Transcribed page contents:

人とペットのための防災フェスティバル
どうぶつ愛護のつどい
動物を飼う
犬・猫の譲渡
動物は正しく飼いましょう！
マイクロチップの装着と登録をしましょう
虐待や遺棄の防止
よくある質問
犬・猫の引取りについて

--

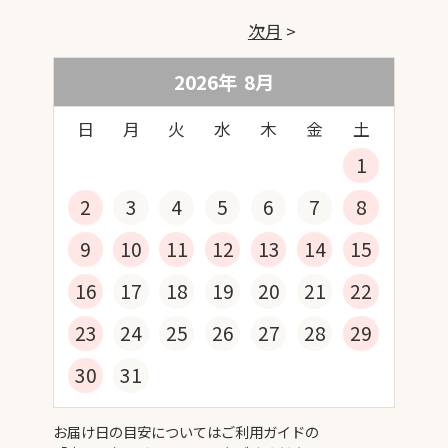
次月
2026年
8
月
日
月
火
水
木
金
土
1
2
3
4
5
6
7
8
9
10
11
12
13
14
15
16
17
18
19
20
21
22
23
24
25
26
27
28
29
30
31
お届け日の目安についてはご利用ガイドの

:: Exercise objective ::
Only the lines above starting at the one containing "人とペットのための防災フェスティバル" and ending at the one containing "犬・猫の引取りについて", both included, are to be returned, exactly as they read.

:: Exercise result ::
人とペットのための防災フェスティバル
どうぶつ愛護のつどい
動物を飼う
犬・猫の譲渡
動物は正しく飼いましょう！
マイクロチップの装着と登録をしましょう
虐待や遺棄の防止
よくある質問
犬・猫の引取りについて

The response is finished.